▶ **ABOUT THIS TASK**
Please write out the line containing "right ankle: (22, 161)" and each line after it through the end of the data, exactly, and nothing else.

▶ **MATERIAL FOR THIS TASK**

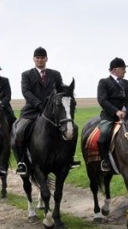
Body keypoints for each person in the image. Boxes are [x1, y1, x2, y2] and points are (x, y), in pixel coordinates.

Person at [14, 46, 80, 175]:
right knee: (19, 131)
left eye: (42, 57)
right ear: (34, 59)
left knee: (74, 128)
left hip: (53, 111)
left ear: (46, 59)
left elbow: (60, 90)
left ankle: (69, 159)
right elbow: (26, 91)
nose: (40, 60)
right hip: (32, 110)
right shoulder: (26, 75)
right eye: (37, 57)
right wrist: (38, 104)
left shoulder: (55, 74)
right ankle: (22, 161)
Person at [96, 57, 128, 172]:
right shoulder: (104, 82)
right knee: (103, 135)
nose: (125, 71)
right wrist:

▶ **TASK OUTPUT**
right ankle: (22, 161)
Person at [96, 57, 128, 172]:
right shoulder: (104, 82)
right knee: (103, 135)
nose: (125, 71)
right wrist:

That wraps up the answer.